中東かわら版

№96 バハレーン:内閣改造および行政改革

 9月30日、ハマド国王は内閣改造を行った。労働省と社会開発省、情報省と評議院・代議院担当省が統合したことにより、閣僚数は24から22に減少した。新たに入閣した者はいない。

 また、10月7日、行政改革が発表された。職業訓練最高評議会の権限を労働基金(Tamkeen)に移動、電子政府機構と中央情報機構(CIO)の統合、若者・スポーツ機構の権限を若者・スポーツ省に移動など、10の政府機構を統廃合するとともに、政府支出見直しのため新たに6つの作業部会を設立した。各作業部会は、政府施設維持費(公共事業・地方自治・都市計画相が主導。以下同)、旅費(運輸・通信相)、施設賃貸費(商工・観光相)、広告・出版・購読・文房具費(情報・評議院・代議院担当相)、IT費(電子政府機構長官)、医療費(保健省次官)の見直しを進める。なお、これらの行政改革により、政府職員の解雇が行われる予定はない。

 

首相

ハリーファ・サルマーン・アール=ハリーファ

王族

第一副首相

サルマーン・ハマド・イーサー・アール=ハリーファ

王族(皇太子)、副最高司令官

副首相

ムハンマド・ムバーラク・アール=ハリーファ

王族

副首相

アリー・ハリーファ・アール=ハリーファ

王族

副首相

ジャワード・サーリム・アリード

 

副首相

ハーリド・アブドゥッラー・アール=ハリーファ

王族

内閣担当相【改称】

ムハンマド・イブラーヒーム・ムタッワウ

前フォローアップ担当相

内相

ラーシド・アブドゥッラー・アール=ハリーファ

王族、中将

外相

ハーリド・アフマド・ムハンマド・アール=ハリーファ

王族

財相

アフマド・ムハンマド・アール=ハリーファ

王族

教育相

マージド・アリー・ヌアイミー

博士

エネルギー相

アブドゥルフサイン・アリー・ミールザー

博士

司法・イスラーム・寄進相

ハーリド・アリー・アブドゥッラー・アール=ハリーファ

王族

公共事業・地方自治・都市計画相

イサーム・アブドゥッラー・ハラフ

 

労働・社会開発相【統合】

ジャミール・ムハンマド・アリー・フマイダーン

前労働相

運輸・通信相

カマール・アフマド・ムハンマド

 

住宅相

バーシム・ヤアクーブ・ハマル

 

国防担当相

ユースフ・アフマド・フサイン・ジャラーフマ

中将

保健相

ファーイカ・サイード・サーリフ

女性、前社会開発相

商工・観光相【改称】

ザーイド・ラーシド・ザヤーニー

前商工相

情報・評議院・代議院担当相【統合】

イーサー・アブドゥルラフマーン・ハマーディー

前情報相

若者・スポーツ相

ヒシャーム・ムハンマド・ジャウダル

 

 

・退任

サーディク・アブドゥルカリーム・シハービー保健相
ガーニム・ファドル・ブーアイナイン評議院・代議院担当相

 

 

評価

 一連の内閣改造および行政改革の目的は、石油価格が下落するなか、深刻な財政危機に直面するバハレーン政府による、行政機構の縮小措置である。

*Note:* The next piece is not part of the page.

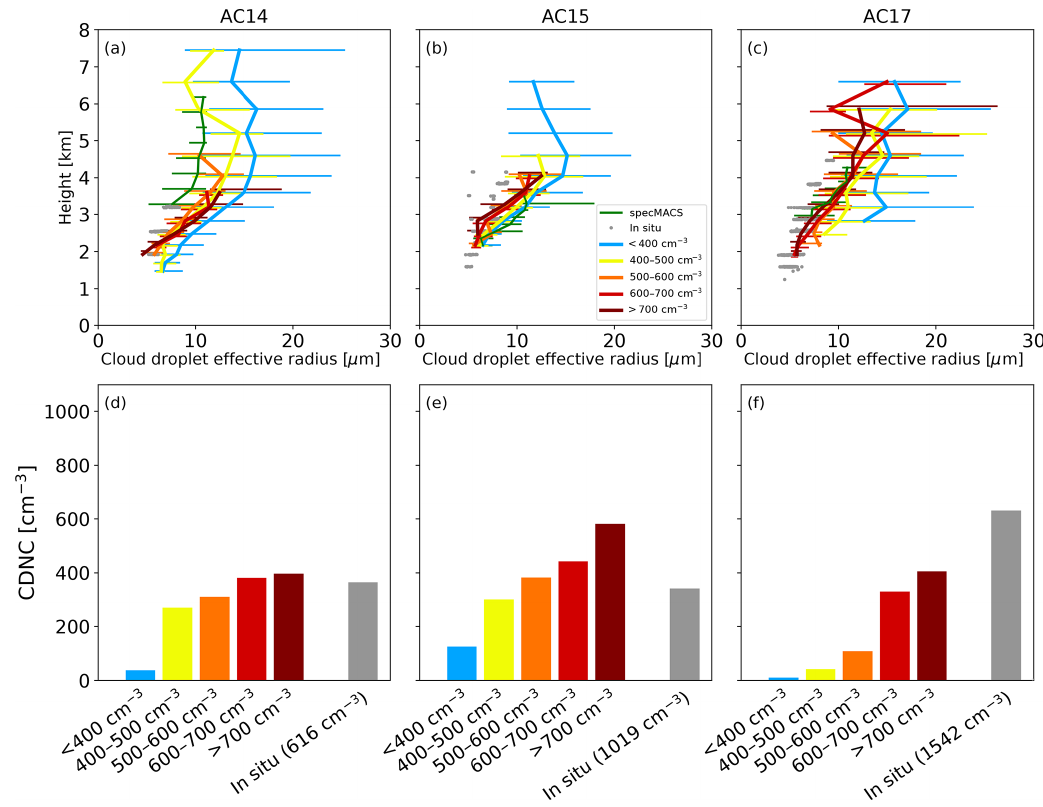
Figure 5. r eff profiles and associated cloud droplet number concentration (CDNC) on 3d during the field campaign. (a–c) show a comparison of median WRF-Chem, specMACS, and in situ r eff profiles. (d–f) show the “true” below-cloud CCN-binned CDNC from WRF-Chem simulations and CDNC from in situ cloud profiling. Average in situ CCN concentrations (below 2km) are presented at the bar label for the in situ-derived N a . See Sect. 3.1 for details regarding the definition of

前回の内閣改造では、省庁再編により3人分の閣僚ポストが減らされた(2014年12月の内閣改造については「バハレーン:内閣改造と上院議員の任命」『中東かわら版』No.202(2014年12月9日)を参照)。今回も、9月17日にハマド国王からハリーファ首相に対して「小さな政府」を組閣するよう指示が出されており、閣僚の人数を減らすことは規定路線となっていた。政府機構の統廃合、政府支出見直しのための作業部会の設置も、同様の主旨によるものである。

 もっとも、今次政策がバハレーン財政にとってどれだけの効果があるか、見通しは不透明である。通常であれば、財政危機に対する国民からの不満の回避策として政府職員の人員整理や給与の引き下げなどがとりうるが、国民の4割以上が公共部門で就労しているバハレーンにおいて、これらの措置は国民の政府に対する支持を失うことになりかねず、現実的な選択肢ではない。今回の行政改革においても政府職員のリストラは行わないことが明言されており、肥大化した行政機構の縮小には更なる時間を要するであろう。